Precisamos aprender com experiências que deram certo, como El Salvador, onde homicídios caíram 99% após prender bandidos e tratar organizações criminosas como terroristas. Em Minas, respondemos com firmeza ao “Novo Cangaço”, após um confronto que resultou em 26 mortes de criminosos em Varginha [em agosto, o Ministério Público Federal pediu arquivamento parcial da investigação feita pela Polícia Federal; foram denunciados dez policiais por cinco mortes, sob alegação de indícios de crime e fraude processual por simulação de resistência].
O Brasil precisa elevar o custo do crime, acabando com saídas, visitas íntimas e privilégios. Enquanto um ladrão com 88 ocorrências for solto na audiência de custódia, continuaremos sendo uma escola do crime.
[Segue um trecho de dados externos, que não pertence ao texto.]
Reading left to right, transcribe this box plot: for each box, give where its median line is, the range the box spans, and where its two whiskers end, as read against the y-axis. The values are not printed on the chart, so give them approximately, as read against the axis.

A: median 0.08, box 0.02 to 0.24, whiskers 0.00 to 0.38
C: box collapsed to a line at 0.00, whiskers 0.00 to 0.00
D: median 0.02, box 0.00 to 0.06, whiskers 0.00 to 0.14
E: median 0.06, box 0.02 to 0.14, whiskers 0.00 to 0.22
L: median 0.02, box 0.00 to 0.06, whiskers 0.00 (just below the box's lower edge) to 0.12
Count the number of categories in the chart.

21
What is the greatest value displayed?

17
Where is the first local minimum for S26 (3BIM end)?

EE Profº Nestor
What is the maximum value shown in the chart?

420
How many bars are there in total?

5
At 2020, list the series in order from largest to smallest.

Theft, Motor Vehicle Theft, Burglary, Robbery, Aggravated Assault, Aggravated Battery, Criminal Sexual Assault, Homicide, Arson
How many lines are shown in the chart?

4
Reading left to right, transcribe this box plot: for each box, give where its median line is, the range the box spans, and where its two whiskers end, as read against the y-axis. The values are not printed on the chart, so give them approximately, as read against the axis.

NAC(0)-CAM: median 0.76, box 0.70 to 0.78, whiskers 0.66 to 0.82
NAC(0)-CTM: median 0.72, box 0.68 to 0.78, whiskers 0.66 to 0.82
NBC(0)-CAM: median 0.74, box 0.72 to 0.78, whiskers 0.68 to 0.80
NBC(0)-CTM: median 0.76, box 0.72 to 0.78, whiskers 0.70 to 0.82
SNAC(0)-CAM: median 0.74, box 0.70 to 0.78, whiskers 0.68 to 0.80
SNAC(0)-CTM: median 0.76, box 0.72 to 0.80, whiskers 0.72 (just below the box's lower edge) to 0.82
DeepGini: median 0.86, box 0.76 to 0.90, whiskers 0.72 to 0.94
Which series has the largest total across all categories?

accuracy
Criminosos devem cumprir pena em segurança máxima, sem regalias.
Seu vice, Mateus Simões (PSD), é a melhor opção para sucedê-lo em Minas?
Conheço o Matheus há oito anos – esteve no Novo e agora integra o PSD, partido com o qual estabelecemos uma nova articulação política em Minas Gerais. João Vítor, ele tem sido meu braço direito e o maior colaborador dos avanços que mencionei no início de nossa conversa.
É uma pessoa brilhante. Professor universitário especializado em direito societário, lecionou na Fundação Dom Cabral, uma das instituições mais conceituadas do país. Terá meu apoio porque conheço seu trabalho. Evidentemente, qualquer um pode se candidatar. Cleitinho é um bom e popular senador, mas, em minha avaliação, tem perfil mais parlamentar do que executivo. Todos têm o direito de participar.
Aquele que disputou comigo em 2022, o ex-prefeito de Belo Horizonte [Alexandre Kalil], também deve concorrer. Contudo, trata-se de uma figura desagregadora, o que, a meu ver, limita seu espaço. A democracia permite a participação de todos, mas meu apoio e confiança estão em um sucessor como Matheus Simões.

Romeu Zema, governador de Minas Gerais, em entrevista à IstoÉ
O Novo se tornou um partido bolsonarista?
As propostas do Novo coincidem significativamente com as posições de direita, e o bolsonarismo é claramente dessa orientação. Não incentivamos a posse de armas, mas reconhecemos o direito do cidadão que deseja se proteger e portá-las. Acreditamos no conservadorismo e no valor da família. Cada um tem liberdade para sua orientação sexual, mas não deve buscar influenciar os demais. Essa convergência de valores explica nossa proximidade política.
O senhor foi convocado para a CPMI do INSS. Pretende prestar depoimento ao colegiado?
Por não encontrarem falhas em meu governo, passaram a investigar minha vida empresarial. A empresa que administrei no passado e da qual sou sócio sofreu uma fiscalização inédita do Ministério do Trabalho, com grande aparato, buscando suposto trabalho escravo – algo que nunca ocorreu em seus mais de 100 anos de história.
O banco associado também segue todas as regulamentações do Banco Central e tem demonstrações auditadas publicamente. Se há questionamentos sobre operações de consignado, que fiscalizem todos os bancos do país com o mesmo rigor. Não temo essas ações, pois são claramente políticas.
Sou acionista minoritário e nunca atuei como administrador dessas empresas. Profissionais qualificados conduzem as operações em total conformidade. Se convocado, apresentarei todos os documentos, pois é uma perseguição infundada que não encontrará irregularidades.